Trecho do texto:
════════════════
Com a mudança do modelo do setor elétrico, foi criado, em 1999, o Comitê Coordenador de Expansão do Setor Elétrico - CCPE tendo, na sua estrutura, o Comitê Técnico para Estudos Sócio-Ambientais - CTSA, que trata da questão ambiental nos empreendimentos setoriais.

Em 2003, foi criado o Comitê de Meio Ambiente do Grupo Eletrobrás – COMAGE como fórum de discussão das questões ambientais do grupo. Atualmente, o COMAGE vem atuando em quatro grupos de trabalho: Política Ambiental, Licenciamento, Clima e Custos Ambientais.

Como órgão integrante da nova estrutura do setor elétrico, foi criada, em março de 2004, a Empresa de Pesquisa Energética – EPE com a finalidade de prestar serviços na área de estudos e pesquisas destinadas a subsidiar o planejamento do setor energético, tais como energia elétrica, petróleo e gás natural e seus derivados, carvão mineral, fontes energéticas renováveis e eficiência energética, dentre outras. Dentre as atribuições da EPE estão: obter a licença prévia ambiental dos empreendimentos do setor elétrico e desenvolver estudos de impacto social, viabilidade técnico-econômica e socioambiental.
════════════════
Seção de dados:
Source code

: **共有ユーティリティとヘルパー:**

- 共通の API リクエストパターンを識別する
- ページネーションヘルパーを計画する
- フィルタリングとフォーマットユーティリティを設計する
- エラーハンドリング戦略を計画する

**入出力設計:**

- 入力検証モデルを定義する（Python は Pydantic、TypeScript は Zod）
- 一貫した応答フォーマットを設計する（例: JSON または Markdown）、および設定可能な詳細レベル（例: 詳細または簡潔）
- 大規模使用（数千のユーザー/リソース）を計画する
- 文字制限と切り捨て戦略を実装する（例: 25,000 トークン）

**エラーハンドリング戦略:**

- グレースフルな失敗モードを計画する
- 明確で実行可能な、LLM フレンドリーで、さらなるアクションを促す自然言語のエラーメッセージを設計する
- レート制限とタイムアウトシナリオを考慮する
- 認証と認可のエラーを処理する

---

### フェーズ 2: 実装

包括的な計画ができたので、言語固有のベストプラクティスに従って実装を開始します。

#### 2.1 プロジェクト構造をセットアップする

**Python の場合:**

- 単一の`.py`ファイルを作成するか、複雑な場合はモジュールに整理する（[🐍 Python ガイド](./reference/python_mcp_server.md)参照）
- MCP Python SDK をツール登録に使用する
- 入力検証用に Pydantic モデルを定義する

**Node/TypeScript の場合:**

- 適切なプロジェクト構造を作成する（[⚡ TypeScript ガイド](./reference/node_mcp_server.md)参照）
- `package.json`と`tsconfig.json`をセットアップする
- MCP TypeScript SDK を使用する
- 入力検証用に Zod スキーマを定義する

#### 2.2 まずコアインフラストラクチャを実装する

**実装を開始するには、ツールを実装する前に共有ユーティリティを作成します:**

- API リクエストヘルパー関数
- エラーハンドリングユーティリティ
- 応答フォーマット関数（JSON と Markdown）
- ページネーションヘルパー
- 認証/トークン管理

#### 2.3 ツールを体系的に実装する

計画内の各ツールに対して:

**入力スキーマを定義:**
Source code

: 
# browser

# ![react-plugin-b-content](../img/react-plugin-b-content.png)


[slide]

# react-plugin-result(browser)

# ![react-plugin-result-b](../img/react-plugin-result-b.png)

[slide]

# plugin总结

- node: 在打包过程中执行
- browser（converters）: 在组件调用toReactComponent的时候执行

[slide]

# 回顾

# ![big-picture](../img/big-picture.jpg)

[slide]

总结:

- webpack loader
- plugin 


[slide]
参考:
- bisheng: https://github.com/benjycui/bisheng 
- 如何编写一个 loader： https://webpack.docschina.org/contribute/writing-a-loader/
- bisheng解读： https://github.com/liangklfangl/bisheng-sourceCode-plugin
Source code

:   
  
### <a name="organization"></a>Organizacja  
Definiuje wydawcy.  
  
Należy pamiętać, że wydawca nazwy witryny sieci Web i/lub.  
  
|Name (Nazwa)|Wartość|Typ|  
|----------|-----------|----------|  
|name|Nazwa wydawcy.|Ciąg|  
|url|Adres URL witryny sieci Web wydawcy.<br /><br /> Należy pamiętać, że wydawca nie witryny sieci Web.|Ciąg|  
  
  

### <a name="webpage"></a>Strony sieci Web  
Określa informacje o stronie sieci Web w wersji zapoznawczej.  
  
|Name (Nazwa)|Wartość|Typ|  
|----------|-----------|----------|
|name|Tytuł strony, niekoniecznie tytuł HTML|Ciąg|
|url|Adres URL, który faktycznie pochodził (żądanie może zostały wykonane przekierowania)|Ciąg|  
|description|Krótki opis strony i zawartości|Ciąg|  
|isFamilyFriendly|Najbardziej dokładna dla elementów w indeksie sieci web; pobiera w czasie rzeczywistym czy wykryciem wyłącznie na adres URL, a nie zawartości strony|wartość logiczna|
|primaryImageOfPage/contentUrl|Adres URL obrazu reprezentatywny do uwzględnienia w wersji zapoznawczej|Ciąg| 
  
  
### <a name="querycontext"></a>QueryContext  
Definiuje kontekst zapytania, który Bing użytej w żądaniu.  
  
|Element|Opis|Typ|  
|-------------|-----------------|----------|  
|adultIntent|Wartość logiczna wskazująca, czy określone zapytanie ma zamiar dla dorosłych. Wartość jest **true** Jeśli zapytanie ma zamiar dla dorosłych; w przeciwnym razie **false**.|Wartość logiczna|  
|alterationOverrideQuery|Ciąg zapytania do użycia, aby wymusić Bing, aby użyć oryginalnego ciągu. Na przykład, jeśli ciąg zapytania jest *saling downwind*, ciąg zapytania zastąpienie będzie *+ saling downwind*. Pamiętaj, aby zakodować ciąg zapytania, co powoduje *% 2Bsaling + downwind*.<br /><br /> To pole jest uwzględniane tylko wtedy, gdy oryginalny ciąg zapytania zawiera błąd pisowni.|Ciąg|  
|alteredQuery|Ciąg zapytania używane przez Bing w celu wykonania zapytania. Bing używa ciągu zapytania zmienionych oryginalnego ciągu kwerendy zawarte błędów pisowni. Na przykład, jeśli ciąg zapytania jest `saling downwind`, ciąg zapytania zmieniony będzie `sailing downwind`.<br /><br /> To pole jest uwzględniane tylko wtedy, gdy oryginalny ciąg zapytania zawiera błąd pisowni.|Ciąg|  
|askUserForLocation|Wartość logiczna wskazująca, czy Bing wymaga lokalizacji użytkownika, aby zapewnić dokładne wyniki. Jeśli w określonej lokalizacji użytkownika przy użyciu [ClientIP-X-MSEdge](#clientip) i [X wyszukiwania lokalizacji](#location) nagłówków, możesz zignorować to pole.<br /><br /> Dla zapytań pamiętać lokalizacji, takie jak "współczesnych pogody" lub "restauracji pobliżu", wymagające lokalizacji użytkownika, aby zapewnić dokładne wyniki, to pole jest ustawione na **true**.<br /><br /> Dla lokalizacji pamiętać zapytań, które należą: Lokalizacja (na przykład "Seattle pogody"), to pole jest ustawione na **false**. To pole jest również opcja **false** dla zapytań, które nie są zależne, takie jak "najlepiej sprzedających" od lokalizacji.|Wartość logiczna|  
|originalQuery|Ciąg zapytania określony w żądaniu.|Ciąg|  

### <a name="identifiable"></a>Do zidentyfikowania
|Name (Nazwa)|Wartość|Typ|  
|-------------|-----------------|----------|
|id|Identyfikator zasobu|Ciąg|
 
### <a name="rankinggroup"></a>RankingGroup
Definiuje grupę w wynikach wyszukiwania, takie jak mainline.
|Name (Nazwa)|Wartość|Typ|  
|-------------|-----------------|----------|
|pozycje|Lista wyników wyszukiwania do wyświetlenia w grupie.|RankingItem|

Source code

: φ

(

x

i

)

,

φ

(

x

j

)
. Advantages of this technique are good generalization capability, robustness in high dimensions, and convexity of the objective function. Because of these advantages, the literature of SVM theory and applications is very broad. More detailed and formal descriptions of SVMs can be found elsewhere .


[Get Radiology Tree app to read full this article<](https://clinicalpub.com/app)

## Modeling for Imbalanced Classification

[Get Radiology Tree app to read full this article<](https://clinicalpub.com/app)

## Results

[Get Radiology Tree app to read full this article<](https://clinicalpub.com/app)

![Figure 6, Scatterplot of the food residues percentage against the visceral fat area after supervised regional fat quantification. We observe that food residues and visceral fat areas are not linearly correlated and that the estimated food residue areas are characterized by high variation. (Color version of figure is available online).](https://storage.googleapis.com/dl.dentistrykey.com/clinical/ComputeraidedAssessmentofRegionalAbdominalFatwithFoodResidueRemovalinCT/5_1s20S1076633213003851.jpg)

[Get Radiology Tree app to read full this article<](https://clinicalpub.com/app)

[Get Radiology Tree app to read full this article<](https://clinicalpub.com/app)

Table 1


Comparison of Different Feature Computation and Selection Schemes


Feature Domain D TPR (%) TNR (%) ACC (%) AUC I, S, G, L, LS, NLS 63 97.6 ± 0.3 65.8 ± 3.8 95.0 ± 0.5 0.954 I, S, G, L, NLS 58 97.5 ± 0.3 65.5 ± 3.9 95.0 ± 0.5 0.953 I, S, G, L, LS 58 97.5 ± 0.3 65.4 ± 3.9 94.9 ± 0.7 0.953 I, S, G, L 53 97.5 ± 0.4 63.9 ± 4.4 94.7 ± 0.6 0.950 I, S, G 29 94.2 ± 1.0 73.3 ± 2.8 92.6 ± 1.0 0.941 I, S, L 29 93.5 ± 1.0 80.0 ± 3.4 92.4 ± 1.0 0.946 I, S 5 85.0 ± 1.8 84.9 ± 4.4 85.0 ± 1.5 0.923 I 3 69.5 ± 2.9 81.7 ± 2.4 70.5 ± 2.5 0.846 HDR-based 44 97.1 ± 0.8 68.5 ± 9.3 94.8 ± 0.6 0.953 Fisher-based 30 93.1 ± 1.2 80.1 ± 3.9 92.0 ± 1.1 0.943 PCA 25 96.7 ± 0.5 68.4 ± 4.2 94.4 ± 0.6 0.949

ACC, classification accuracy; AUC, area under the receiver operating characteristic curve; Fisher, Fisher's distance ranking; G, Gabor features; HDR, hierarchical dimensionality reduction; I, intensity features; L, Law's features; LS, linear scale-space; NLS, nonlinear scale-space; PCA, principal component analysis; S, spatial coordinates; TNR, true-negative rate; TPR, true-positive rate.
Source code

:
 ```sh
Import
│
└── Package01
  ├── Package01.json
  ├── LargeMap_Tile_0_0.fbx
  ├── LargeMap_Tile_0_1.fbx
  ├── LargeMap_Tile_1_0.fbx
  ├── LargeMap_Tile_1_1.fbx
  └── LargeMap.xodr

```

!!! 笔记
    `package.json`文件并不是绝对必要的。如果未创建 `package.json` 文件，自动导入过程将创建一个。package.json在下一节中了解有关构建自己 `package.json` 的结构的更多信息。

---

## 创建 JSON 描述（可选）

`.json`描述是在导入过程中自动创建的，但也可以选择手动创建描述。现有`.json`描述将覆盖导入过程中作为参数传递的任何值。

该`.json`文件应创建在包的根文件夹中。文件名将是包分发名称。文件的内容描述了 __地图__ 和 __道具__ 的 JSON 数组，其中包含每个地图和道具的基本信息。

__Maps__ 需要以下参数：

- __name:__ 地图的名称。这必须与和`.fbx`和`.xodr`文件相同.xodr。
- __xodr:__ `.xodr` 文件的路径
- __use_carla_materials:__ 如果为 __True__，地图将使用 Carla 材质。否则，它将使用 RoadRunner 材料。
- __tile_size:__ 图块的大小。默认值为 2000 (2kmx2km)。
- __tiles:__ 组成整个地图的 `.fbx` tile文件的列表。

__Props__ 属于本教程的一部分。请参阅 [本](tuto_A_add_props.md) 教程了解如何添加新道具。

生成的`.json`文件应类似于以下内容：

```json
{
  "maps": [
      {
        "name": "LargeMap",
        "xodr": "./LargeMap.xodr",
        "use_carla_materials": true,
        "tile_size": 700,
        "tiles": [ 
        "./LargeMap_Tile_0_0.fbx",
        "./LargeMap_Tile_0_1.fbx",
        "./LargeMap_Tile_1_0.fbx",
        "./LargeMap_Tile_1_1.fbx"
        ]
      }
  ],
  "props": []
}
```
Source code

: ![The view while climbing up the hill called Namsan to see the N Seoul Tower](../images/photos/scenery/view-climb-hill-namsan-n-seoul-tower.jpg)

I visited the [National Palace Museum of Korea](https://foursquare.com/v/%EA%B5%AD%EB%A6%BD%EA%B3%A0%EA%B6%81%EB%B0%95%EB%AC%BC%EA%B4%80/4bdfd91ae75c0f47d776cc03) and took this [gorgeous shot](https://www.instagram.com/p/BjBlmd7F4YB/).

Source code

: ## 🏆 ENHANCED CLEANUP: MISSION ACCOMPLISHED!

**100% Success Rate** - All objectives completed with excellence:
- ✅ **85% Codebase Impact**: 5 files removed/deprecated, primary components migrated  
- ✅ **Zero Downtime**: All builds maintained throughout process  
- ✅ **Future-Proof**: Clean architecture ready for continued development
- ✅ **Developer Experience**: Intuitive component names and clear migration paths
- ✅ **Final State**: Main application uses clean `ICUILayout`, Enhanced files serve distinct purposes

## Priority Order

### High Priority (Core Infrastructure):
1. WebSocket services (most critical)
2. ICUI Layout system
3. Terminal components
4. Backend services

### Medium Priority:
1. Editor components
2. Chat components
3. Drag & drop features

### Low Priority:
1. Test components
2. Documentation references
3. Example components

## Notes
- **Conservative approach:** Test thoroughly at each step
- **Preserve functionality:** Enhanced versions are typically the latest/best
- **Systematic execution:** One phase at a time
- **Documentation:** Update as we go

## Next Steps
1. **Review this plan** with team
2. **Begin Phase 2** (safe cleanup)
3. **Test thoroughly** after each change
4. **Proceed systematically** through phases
════════════════
Tarefa a realizar: Transcreva na íntegra e sem nenhuma alteração o texto acima sobre os órgãos criados no setor elétrico.

Resultado da tarefa:
Com a mudança do modelo do setor elétrico, foi criado, em 1999, o Comitê Coordenador de Expansão do Setor Elétrico - CCPE tendo, na sua estrutura, o Comitê Técnico para Estudos Sócio-Ambientais - CTSA, que trata da questão ambiental nos empreendimentos setoriais.

Em 2003, foi criado o Comitê de Meio Ambiente do Grupo Eletrobrás – COMAGE como fórum de discussão das questões ambientais do grupo. Atualmente, o COMAGE vem atuando em quatro grupos de trabalho: Política Ambiental, Licenciamento, Clima e Custos Ambientais.

Como órgão integrante da nova estrutura do setor elétrico, foi criada, em março de 2004, a Empresa de Pesquisa Energética – EPE com a finalidade de prestar serviços na área de estudos e pesquisas destinadas a subsidiar o planejamento do setor energético, tais como energia elétrica, petróleo e gás natural e seus derivados, carvão mineral, fontes energéticas renováveis e eficiência energética, dentre outras. Dentre as atribuições da EPE estão: obter a licença prévia ambiental dos empreendimentos do setor elétrico e desenvolver estudos de impacto social, viabilidade técnico-econômica e socioambiental.